Tag der offenen Tür am Naturfreundehaus auf dem Rotenberg: Die Uslarer Naturfreunde und die Uslarer Amateurfunker stellten ihre Vereine zum ersten Mal gemeinsam vor.

Jürgen Lukas und Lothar Vaupel strahlen bei der Vorstellung um die Wette. 

Entstanden war die Idee bereits auf dem Neujahrsempfang der Stadt im Jahr 2018, berichten Vaupel und Lukas. Zu diesem Zeitpunkt stand das Jahresprogramm der Naturfreunde bereits fest, so dass sich die Amateurfunker ein Jahr gedulden mussten.

Am Samstag haben sie ihr ganzes Equipment unter einem Zeltdach ausgebreitet, eine Antenne aufgestellt und zeigen, wie es sich anhört, wenn sich Menschen aus aller Welt über Funk austauschen.

Ihr technisches Hobby zieht die Funker durchaus auch raus in die Natur. Das zeigen sie mit der Fuchsjagd. Der „Fuchs“ ist ein zehn Meter hoher Sendemast mit Peilsender, der sich hinter dem Gelände im kleinen Wäldchen versteckt.

Gejagt wird mit Kopfhörern und einem Peilsenderempfänger, den die „Jäger“ vor sich hertragen. „Piep piep, piep piep piep“ tönt es aus dem Kopfhörer, je lauter, desto näher dran sind die Jäger am Fuchs, den an diesem Tag Wolfgang Klemmt, Vorstand der Naturfreunde Niedersachsen aus Springe, als erster findet.

Auf dem Rückweg fällt das Scherenfernrohr ins Auge. Die beiden Objektive des Fernrohrs stehen wie eine aufgeklappte Schere auseinander.
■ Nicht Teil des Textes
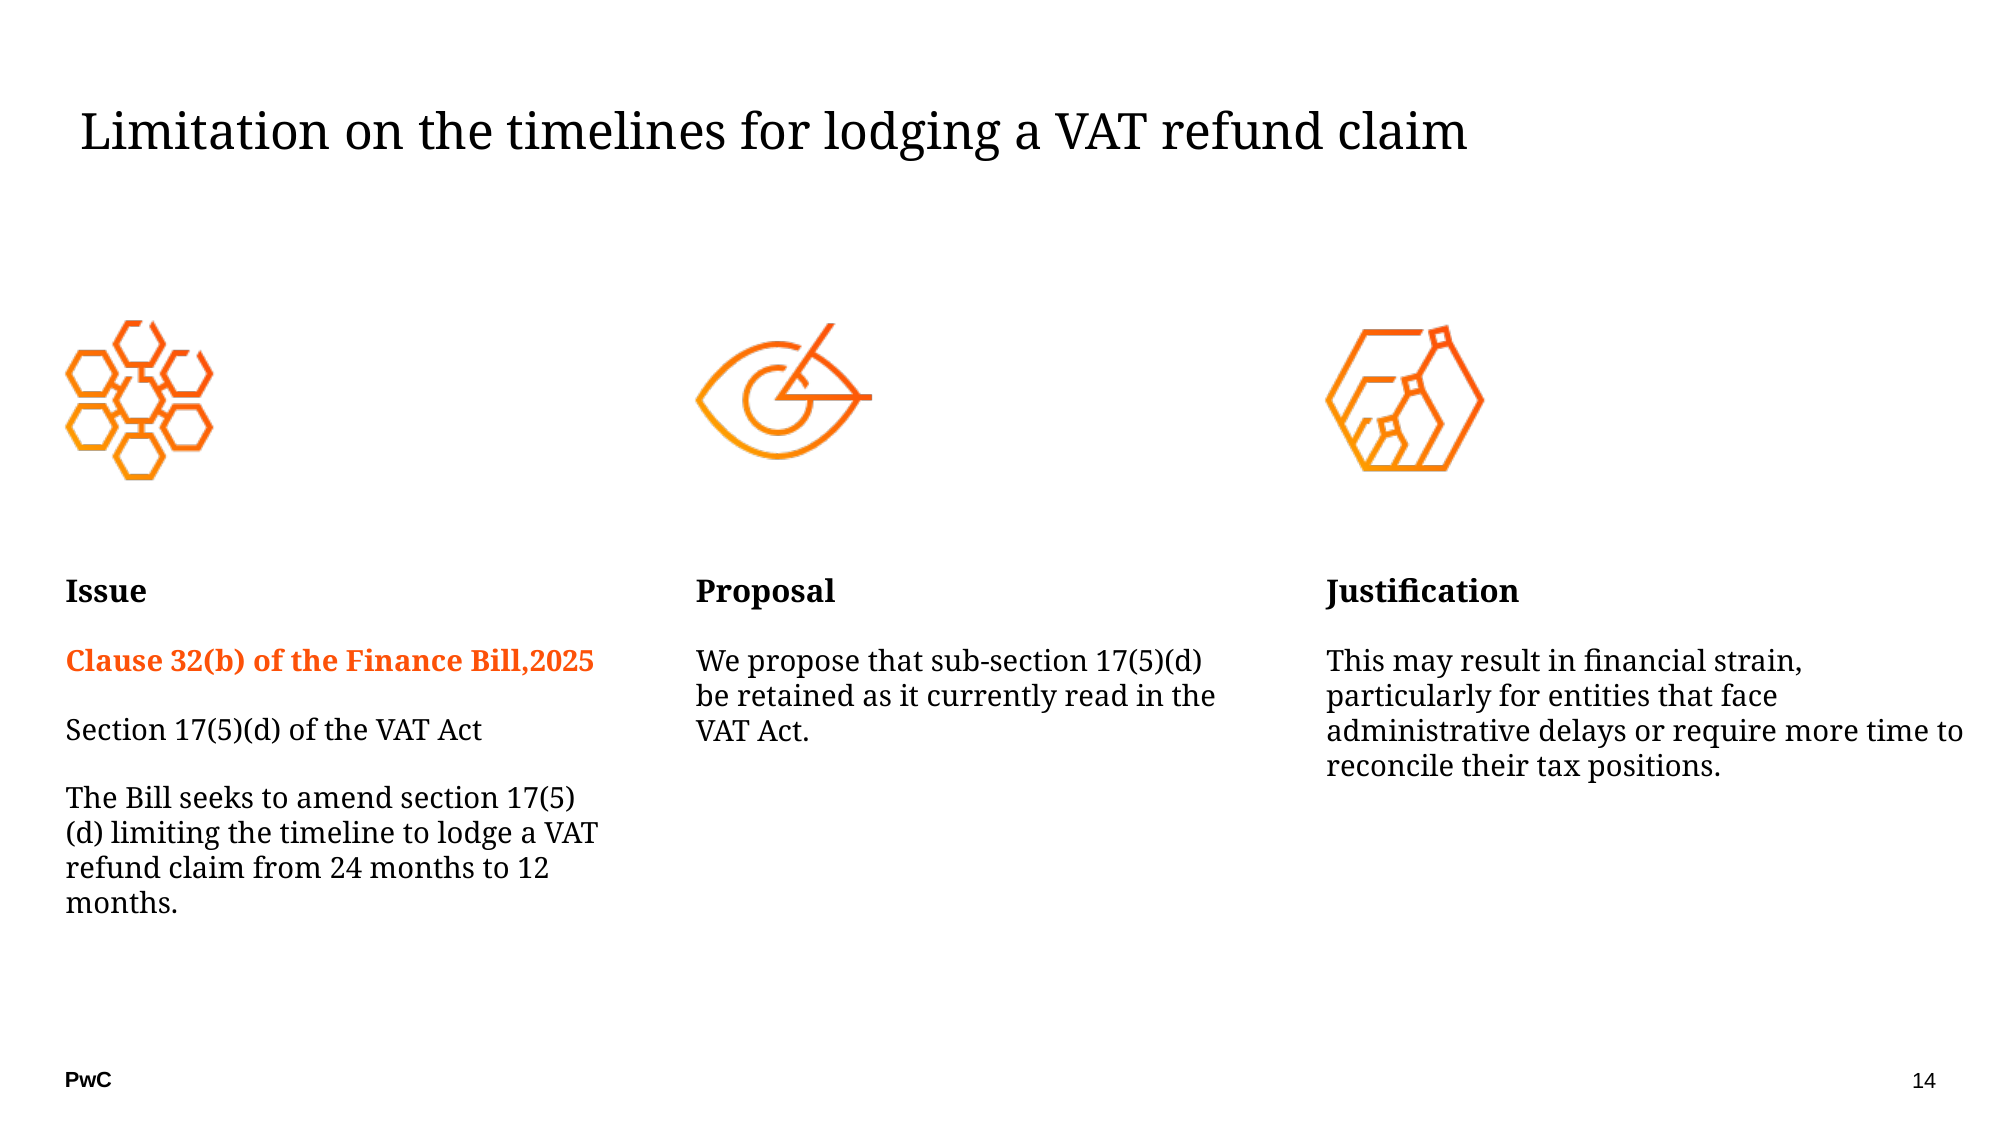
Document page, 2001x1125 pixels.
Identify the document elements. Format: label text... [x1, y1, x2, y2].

Damit habe das Militär in beiden Weltkriegen Entfernungen abgeschätzt, erklärt Bernd Lübeck, der ebenfalls zu den Funkern gehört. Jetzt ist es auf den Tappenberg ausgerichtet. Da ist zwar alles klar zu sehen, aber nichts los.

Ein magischer Anziehungspunkt ist der Holzbackofen, aus dem die großen Kuchenbleche für die Kaffeerunde geholt werden. Das kommt auch Detlef Gerke von den Naturfreunden Göttingen zugute, der sich direkt daneben postiert hat. Er zeigt an einem Modell mit Solarmodulen das Prinzip des Brennstoffzellenautos, das mit Wasserstoff betrieben wird. Etwas weiter unten auf dem Gelände erklärt Pilzexperte Holger Förster, welche Pilze man essen kann und welche man lieber stehen lassen sollte.

Die Zahl der Gäste auf dem Naturfreunde-Gelände schätzt Jürgen Lukas auf rund 100 ein. Sie lassen es sich gut gehen, können aber ein Problem nicht lösen, unter dem Naturfreunde wie Amateurfunker leiden.

Sie suchen junge Mitglieder, die als Nachwuchs den Bestand der Vereine langfristig sichern könnten. Zumindest an diesem Tag sind jedoch junge Leute trotz toller und vielseitiger Angebote kaum auf dem Rotenberg zu sehen.